--- Requirement ---
Quote the lines between the one holding "To the nearest" and the one holding "How many interior", inclusive, leaving the pictures out of your answer.

--- Information given ---
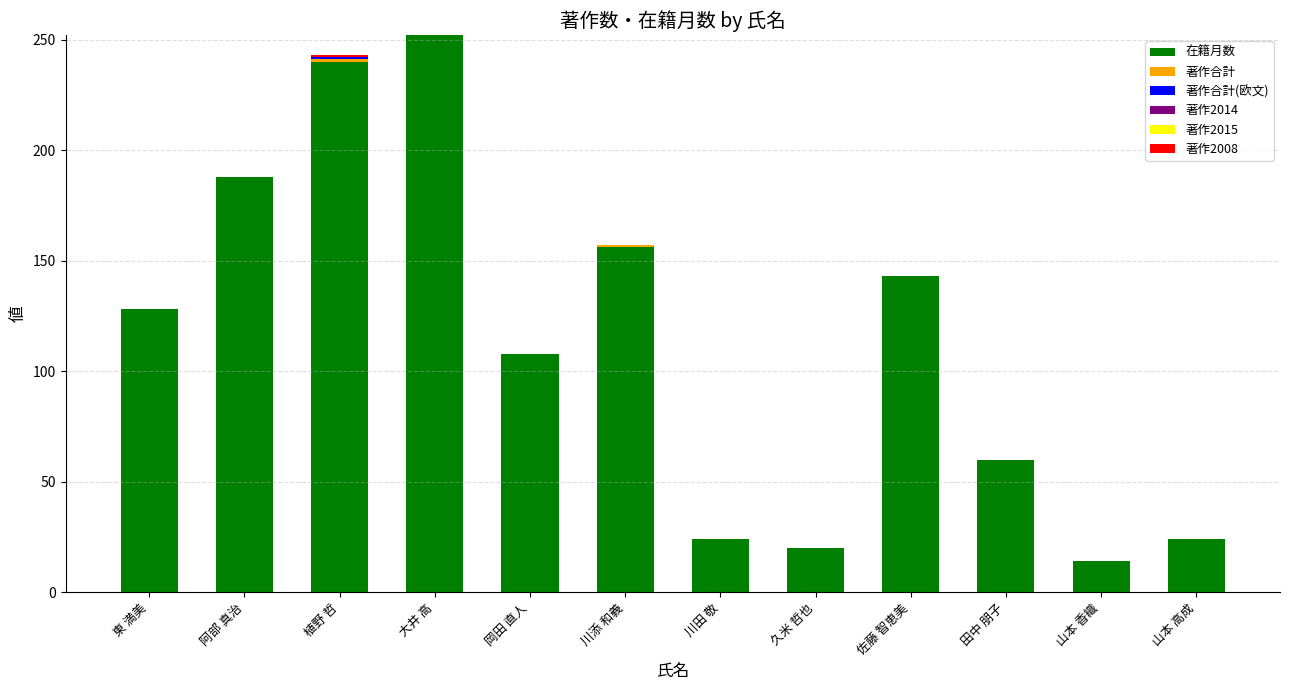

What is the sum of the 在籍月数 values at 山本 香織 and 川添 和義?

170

--

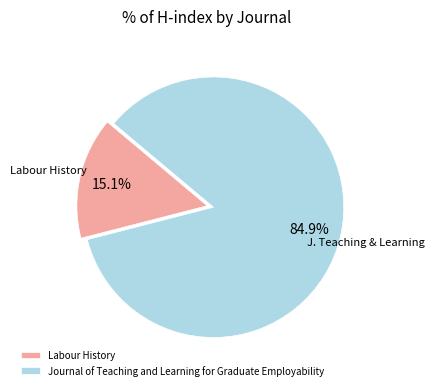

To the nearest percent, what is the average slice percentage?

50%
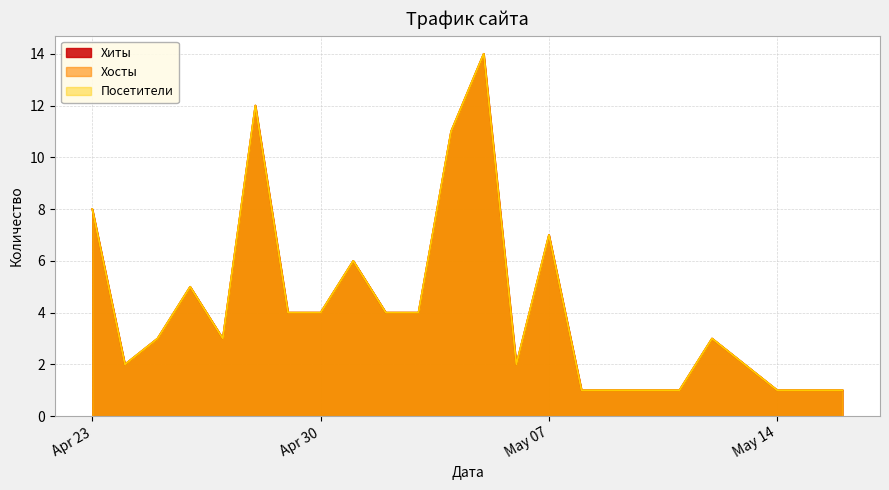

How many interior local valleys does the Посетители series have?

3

* * *

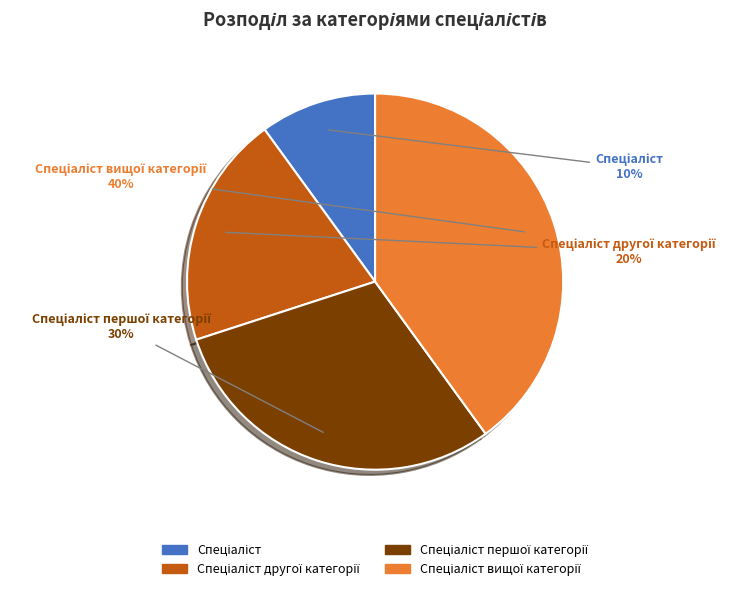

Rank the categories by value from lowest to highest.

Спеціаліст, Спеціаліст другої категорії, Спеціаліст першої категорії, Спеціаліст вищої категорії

--- Reply to the exercise ---
To the nearest percent, what is the average slice percentage?

50%

How many interior local valleys does the Посетители series have?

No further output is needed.